I searched his face for duplicity, seeing nothing but the most scared and blameless waif’s face, skin still dewy from his tears.
“Before I say… do you have any sisters or brothers?”
“No.” He shook his head almost in shame.
“Okay, well, what happened is…”
He looked up at me, his face curious yet full of dread.
I told him.
He nodded like he knew, like I’d delivered a diagnosis confirming what in his heart he’d already known to be a lethal syndrome.
“How do you know for sure?” he asked in a cracked but normal kid’s voice. It sounded the most normal yet, now that he was upset.
“Because I’ve seen. And because the world is quiet.”
“Mommy and Daddy?”
I shook my head. “Nobody. Didn’t the teenagers here tell you?”
He shook his head. “I hid from them. A large group of us came here. But the dogs were… they left. They took one of them, a girl. I stayed behind. The other teenagers left soon after.”
“Do you know what happened?”
“No. I saw one girl walk away down the road there. She held her throat and cried.”
Silence for a few moments. A spindle of drool fell from Maggie’s jowl, her eyes fixed on our food.
“We’ve tried with the radio, we’ve driven through the city, I drove out here from Austin and saw nothing, we’ve—”
His brave face crumbled, his eyes filled with tears which spilled over his lids and rolled down to his chin where the drops collected weight and gravity.

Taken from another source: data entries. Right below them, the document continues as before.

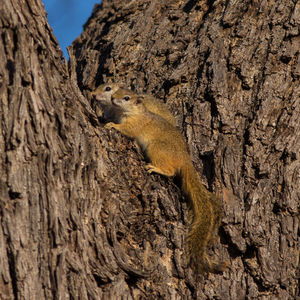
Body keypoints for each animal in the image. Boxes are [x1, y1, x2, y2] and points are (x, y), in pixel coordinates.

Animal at [105, 89, 225, 274]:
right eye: (117, 90)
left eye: (126, 98)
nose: (112, 98)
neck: (135, 112)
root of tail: (184, 159)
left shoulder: (136, 124)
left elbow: (128, 131)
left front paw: (112, 125)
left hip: (157, 148)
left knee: (170, 171)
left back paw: (157, 168)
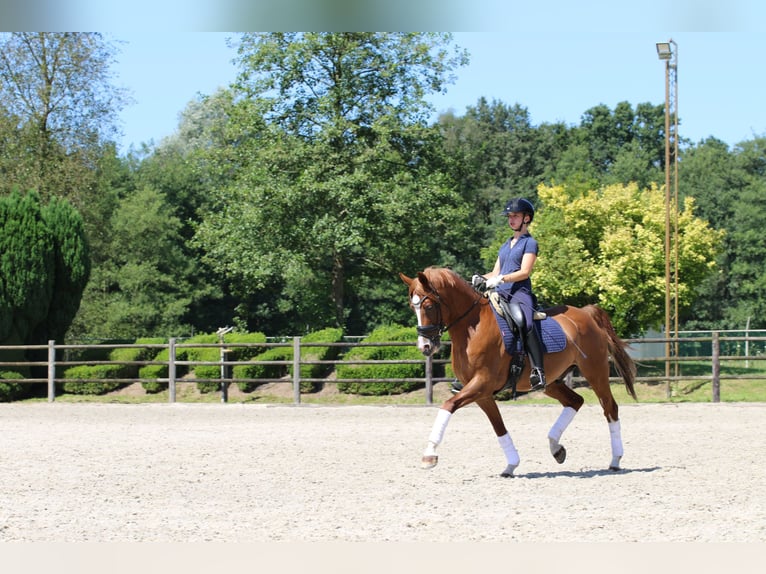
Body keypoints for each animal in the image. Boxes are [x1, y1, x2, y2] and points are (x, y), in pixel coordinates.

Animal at [400, 268, 640, 480]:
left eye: (428, 306)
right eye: (413, 308)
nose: (425, 347)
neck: (472, 327)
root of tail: (586, 313)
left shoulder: (482, 383)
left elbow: (447, 405)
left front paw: (429, 455)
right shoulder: (482, 393)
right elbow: (498, 427)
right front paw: (511, 464)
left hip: (595, 372)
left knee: (610, 408)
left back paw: (615, 460)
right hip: (552, 382)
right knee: (575, 401)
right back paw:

He burst out in a cry, a single loud one that echoed in the great room. I got upset too. I sniffled and swallowed it back, cleared my throat. I gave him a moment. His head hung and his emotion now so overwhelmed him that he went silent and he looked at me with his mouth open in that hideous pained way people do when their throats can’t even manage noise.
I don’t think he had understood until just that moment. It had taken my presence to draw it out. Whatever happened to him, all of them, that morning, I don’t believe allowed for understanding or pain or loss.

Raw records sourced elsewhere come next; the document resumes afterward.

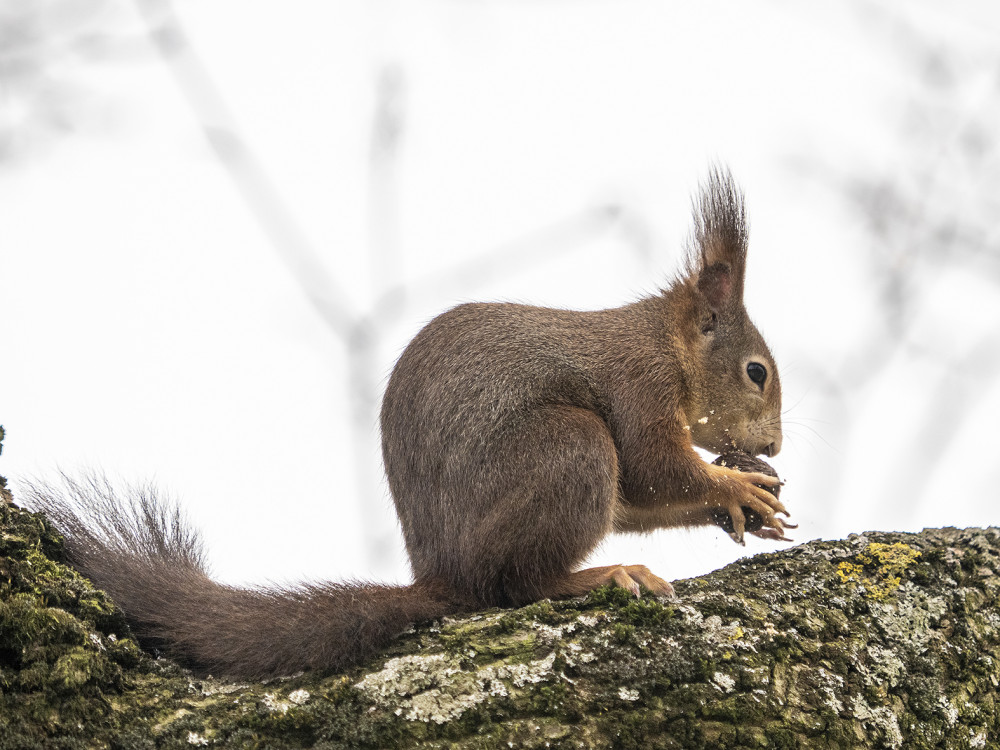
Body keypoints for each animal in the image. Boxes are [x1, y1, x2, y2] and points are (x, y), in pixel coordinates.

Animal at [21, 169, 788, 680]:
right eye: (757, 372)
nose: (776, 444)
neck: (668, 347)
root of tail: (440, 572)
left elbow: (642, 497)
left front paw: (748, 500)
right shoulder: (638, 387)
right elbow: (655, 468)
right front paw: (735, 487)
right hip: (569, 447)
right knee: (513, 586)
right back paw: (601, 574)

But here we were, these in-betweeners… falling through the fissure between the old and new world, feeling it all.
Nate sat in his chair and sobbed. Maggie waddled over, sensing the boy’s fear of her had slackened, and licked the hand he’d let fall to his side when he put his head down on the table. He let her. She wagged her tail. He turned his head to the side, laying his cheek on the table. Then he raised his licked hand and pet her head, and she let him.
One down , my head said.
Maybe I’m the warmth that breaks their ice. Maybe they all just need a good cry, to remember, to have a dog lick their hands again. The clarity of it struck me then. It made sense: they didn’t want to remember. It hurt too much. Their heads literally hurt. They didn’t want to remember and whenever we older ones were around, it made them hurt, made them start to remember. Mommies, Daddies. Home.
The pain was too much, and they fought against it not knowing why. Of course. This is why they stayed away and threw rocks. Pure reaction to stimulus.
My job, I thought then, was to let them feel their pain, to remember. So that then we can all come together and rebuild.
I float along now, and as if they agree with my thoughts, ratifying them, they sing to me, but not in words.
Maggie licking Nate’s hand was the first time I’d had any real hope since hearing those sounds the morning of.
My wonder grows more profound now as I get closer to the coast. I’ve plotted my course on a folded paper map I’ve sheathed in a Ziploc. This river, the flooded Colorado, has taken me through the south of Texas and now wants to deposit me at Matagorda Bay. It’s up ahead, maybe another day’s travel. I hope the travel remains smooth so I can keep telling you this story of my experiences during these first days. Once I get there, I’m not sure I’ll be doing any more talking because I think I’m going to be very busy. From what Nate told me, which I’m getting to, I know I will be.